Here's just a taste of what you'll become more confident working with.

Fruit we treat as vegetables: While not technically vegetables, tomatoes, avocados, eggplant, peppers, and cucumbers are a savory addition to any meal.
Inflorescents: Actually flowers, this category includes cauliflower, broccoli, broccolini, squash blossoms, Romanesco broccoli, and broccoli rabe.
Summer and winter squash: Found in varieties from the ultra-delicate to the creamy and hearty, squash can be roasted, grilled, sautéed, or fried.
Root vegetables: Representing celery root, parsnips, and carrots, these veggies will surprise you with their versatility in everything from snacks to desserts.
Beets: While part of the root vegetable family, beets are worthy of their own lesson, with novel preparations from fresh-pressed juice to roast beet in salt crust.
Mushrooms: Packed with vitamins, protein, and savory umami flavor, this "meaty" vegetable is uniquely satisfying.
Herbs: Delicate yet packed with flavor, herbs brighten everything from cocktails to pizza.

The What, the How, and the Why

In addition to inventive recipes you'll be anxious to try, this course is filled with expert insights into why you're doing what you're doing. You'll develop an understanding of why you need to continue frying vegetables until the oil stops bubbling and how you need to prepare fibrous food such as lemongrass, rhubarb, and asparagus to make them palatable. In fact, Chef Briwa takes the fear factor out of dealing with a great deal of what may be considered intimidating produce, including fresh artichokes, leeks, and celery root, as well as more exotic vegetables such as cactus paddles, yucca, and purslane.

From proper knife skills to how to store and cook leftovers safely, he delivers numerous tips, tricks and techniques you'll use in the kitchen every day. Learn how to:

cut herbs like mint and basil without damaging the leaves;
chop vegetables to uniform sizes for even cooking;
create vinaigrettes that complement your salad greens;
slice a lime so it releases the most juice;
keep leafy greens from wilting in your refrigerator;
determine when pasta is done; and
give your everyday meals a chef's visual panache.
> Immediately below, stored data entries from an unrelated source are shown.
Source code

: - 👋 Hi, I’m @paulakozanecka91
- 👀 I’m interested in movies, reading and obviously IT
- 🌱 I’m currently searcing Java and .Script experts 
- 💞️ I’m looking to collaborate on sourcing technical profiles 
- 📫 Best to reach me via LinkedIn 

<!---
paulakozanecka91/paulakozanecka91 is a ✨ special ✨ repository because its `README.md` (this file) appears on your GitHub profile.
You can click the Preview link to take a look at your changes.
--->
Perhaps the most beneficial aspect of this course is the knowledge it arms you with when food shopping. No longer will you stand in the produce section with an item in hand, wondering what you're supposed to be looking for and what you should avoid. Once you know what to buy and how to store it, you'll extend the shelf life of your vegetables and waste less in the long run.
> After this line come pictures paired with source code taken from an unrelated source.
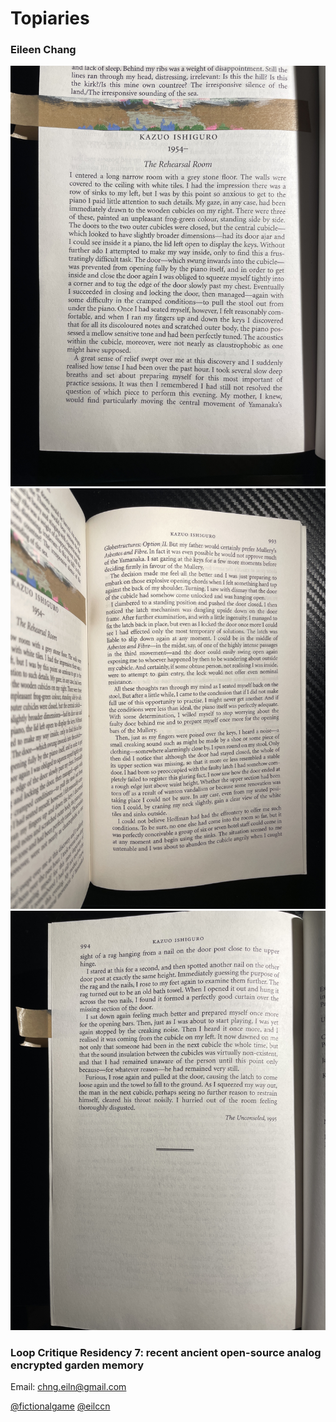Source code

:# Topiaries
### Eileen Chang 

![alt text](https://github.com/eilccn/topiaries-info/blob/main/flowers/therehearsalroom-1.jpg)
![alt text](https://github.com/eilccn/topiaries-info/blob/main/flowers/therehearsalroom-2.jpg)
![alt text](https://github.com/eilccn/topiaries-info/blob/main/flowers/therehearsalroom-3.jpg)

### Loop Critique Residency 7: recent ancient open-source analog encrypted garden memory

Email: chng.eiln@gmail.com

[@fictionalgame](https://twitter.com/fictionalgame) [@eilccn](https://eilccn.itch.io/garden-of-loom)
Enter the Kitchen of an Acclaimed Chef

Taught by a culinary educator who has spent three decades teaching audiences around the world, Chef Briwa empowers you experiment, offering ideas on how to translate methods and components across recipes and to create dishes around whatever vegetable you happen to find at the farmers market. Culinary novices will appreciate his detailed, methodical instruction while more experienced home cooks will find inspiration in the templates he provides.

Cooking with Vegetables broadens your concept of what vegetables are capable of and how they can fit into your life. Let it turn the vegetable skeptics in your home into vegetable believers once and for all.